Ein überaus gut besuchter Heimatabend


Mühlau:

«E Bluemestruss voll Freud» ist das Motto des Heimatabends der Trachtengruppe Mühlau. Heute Freitag und morgen Samstag stehen nochmals zwei Aufführungen auf dem Programm.

ew. Die Turnhalle in Mühlau war am Samstagabend rappelvoll und alle warteten gespannt auf die Darbietungen der Trachtengruppe. Den Anfang machte die Kindertanzgruppe unter der Leitung von Cornelia Hintermann und Lydia Peter. Sie wurde musikalisch begleitet vom Schwyzerörgeliduo Betschart und den Kwätschkomode-Juniorinnen aus Mühlau.

Nachdem sich die Kinder in die Herzen der Zuschauerinnen und Zuschauer getanzt hatten, folgte die Chorgemeinschaft von Franziska Janett mit den Liedern «Bajazzo», «D’ Wält wär voll Blueme» von Peter Räber und «Heitere Fahne» von Marc Trauffer.

Anspruchsvolle Tänze

Zwischendurch führten Nicole Christen und Jonas Wettstein mit ihren Ansagen durch den Abend. Danach waren die acht Paare der Tanzgruppe an der Reihe. Was auf den ersten Blick locker und leicht aussah, war für die Tänzerinnen und Tänzer anstrengend und schweisstreibend. Vor allem die Formation mit dem Kreis, wo die Männer die Frauen sozusagen auf Händen trugen und sie dabei wie auf einer Schaukel nach vorn und hinten schwangen, war harte Arbeit.

Als vierte Formation des Abends trat das Rüsstaler Jodelchörli unter der Leitung von Trudy Strebel auf die Bühne. Das Publikum war vom schönen Gesang so angetan, dass es bereits eine erste Zugabe verlangte. Danach durften auch die Kinder nochmals antreten. Die Choreographie wurde immer schwieriger, was bei einigen für kurzzeitige Verwirrung sorgte.
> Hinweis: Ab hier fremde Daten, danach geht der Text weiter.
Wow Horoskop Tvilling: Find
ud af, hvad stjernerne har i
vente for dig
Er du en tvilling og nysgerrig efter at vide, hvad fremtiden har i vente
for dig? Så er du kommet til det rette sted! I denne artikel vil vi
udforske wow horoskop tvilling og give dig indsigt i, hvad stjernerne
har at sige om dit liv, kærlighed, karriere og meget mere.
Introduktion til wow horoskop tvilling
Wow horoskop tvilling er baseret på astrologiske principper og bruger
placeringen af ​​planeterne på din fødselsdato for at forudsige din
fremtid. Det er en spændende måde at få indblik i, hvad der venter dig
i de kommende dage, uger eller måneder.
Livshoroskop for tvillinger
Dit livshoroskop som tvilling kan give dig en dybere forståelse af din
Fulminantes Schlussbouquet

Danach sang die Chorgemeinschaft «Blick zum Himmel» und die Tanzgruppe tanzte dazu. Auch die Kinder gesellten sich hinzu und alle sangen, jodelten, tanzten, «löffeleten und chlefeleten» gemeinsam auf der Bühne. Dabei kamen auch Besen zum Einsatz.

Mit diesem Schlussbouquet verabschiedeten sich die Tanz- und Gesangsformationen. Es war auffallend, dass von den 40 Teilnehmerinnen und Teilnehmern auch viele jüngere Zeitgenossinnen und – genossen aktiv in der Trachtengruppe tätig sind. Das ist sich auch die Präsidentin Beatrice Christen bewusst: «Viele Trachtengruppen beneiden uns, weil wir so viele Junge haben. Dazu kommen noch die 20 Kinder.»

Das Theater zum Abschluss

Ganze Familien und vier Generationen setzen sich für die Trachtengruppe Mühlau ein. Viele von ihnen spielten anschliessend auch im Theaterstück «Alles beschtens greglet!» mit. Dabei glänzte vor allem Kari Hintermann als Anton, mit seiner rebellischen Art und Erika Huwiler, als Nachbarin, die alles klaut, was sich ihr in den Weg stellt - sehr zur Freude des Publikums.

Wer sich den nostalgischen und stimmungsvollen Heimatabend ansehen möchte, kann dies heute Abend tun. Ein paar wenige Plätze sollte es noch haben. Die letzte Aufführung am Samstag sei jedoch bereits ausverkauft, sagte die Präsidentin.